Post by giantbrookie » Sun Sep 16, 2018 4:44 pm

Personally I would like to be more open about fishing spots, etc., but the prevailing environment has caused me to do the usual "speaking in code", while providing enough info so enterprising folks can sleuth things out.

My "old" philosophy was to be very open about the following: 1. places that are already heavily used (Desolation Wilderness for example), 2. places that are very hard to reach, but excluding those places that are lightly used but relatively easy to reach. This was how I did things way back (pre 2010) when I had my own little website. I did in fact receive some strong criticism by some for mentioning certain places, with the most spectacular being a series of messages about one lake that culminated with "I would be willing to pay you a lot of money if you removed mention of --------- Lake from your website" (I did not take the writer up on their offer).

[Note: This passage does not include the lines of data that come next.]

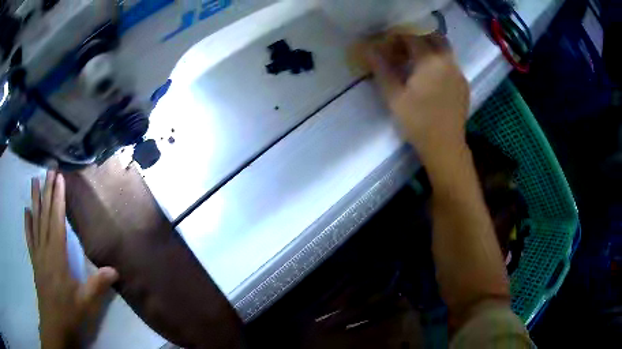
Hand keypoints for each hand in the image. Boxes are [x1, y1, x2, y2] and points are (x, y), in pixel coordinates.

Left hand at [25, 170, 118, 348]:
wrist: (54, 325)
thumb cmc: (69, 312)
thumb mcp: (86, 302)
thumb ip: (98, 285)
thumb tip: (116, 270)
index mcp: (57, 256)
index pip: (56, 221)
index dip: (57, 199)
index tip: (59, 178)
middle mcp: (45, 250)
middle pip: (44, 216)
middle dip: (46, 191)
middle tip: (48, 170)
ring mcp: (37, 254)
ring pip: (35, 222)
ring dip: (35, 201)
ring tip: (34, 181)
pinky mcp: (34, 261)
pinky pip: (29, 238)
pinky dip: (27, 223)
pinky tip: (26, 211)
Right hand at [365, 33, 469, 161]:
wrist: (445, 146)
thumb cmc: (418, 121)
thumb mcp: (394, 96)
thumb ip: (382, 69)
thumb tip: (369, 50)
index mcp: (430, 60)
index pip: (412, 36)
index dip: (398, 38)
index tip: (389, 46)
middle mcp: (448, 61)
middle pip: (434, 37)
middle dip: (418, 38)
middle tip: (405, 51)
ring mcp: (458, 73)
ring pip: (444, 50)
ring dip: (430, 50)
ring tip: (417, 65)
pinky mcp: (463, 85)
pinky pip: (451, 64)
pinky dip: (439, 63)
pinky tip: (431, 79)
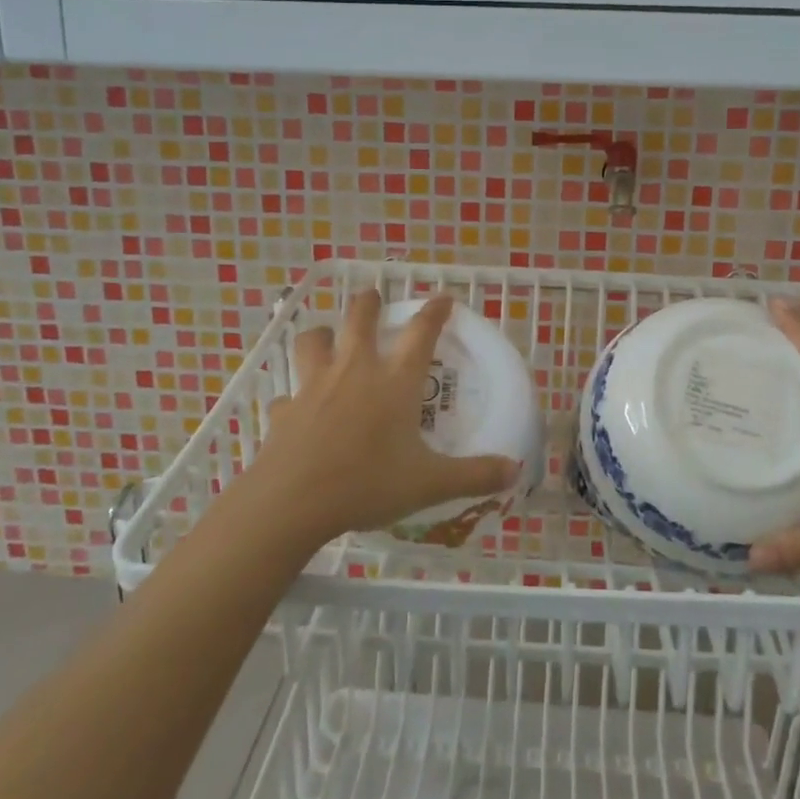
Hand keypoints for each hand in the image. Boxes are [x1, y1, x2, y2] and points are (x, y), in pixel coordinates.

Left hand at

I think the biggest issue in publicizing things is generally folks' favorite fishing spots rather than routes. As for routes to remote places, which would mean off trail routes, I never write up an off trail route in detail for at least reasons: 1. I see things the way Maverick does, 2. I don't usually keep track of ledge-by-ledge, rock-by-rock stuff myself (except for some key moves on peak bagging routes) because a big part of the fun for me is improvising terrain reading while there (after having done initial topo map feasibility). 3. It is my opinion (and I could be way off base in this) that too many people rely too heavily on paint-by-numbers sort of descriptions so that folks that lack the requisite terrain reading skills will slavishly follow the rock-by-rock descriptions thinking that this obviates the need to learn and improve their on-spot terrain reading skills (which should build on topo map reading skills). I think this has gotten some folks lost and over-their-heads. Maybe I'm wrong, but I do not want to contribute to any safety issues out there.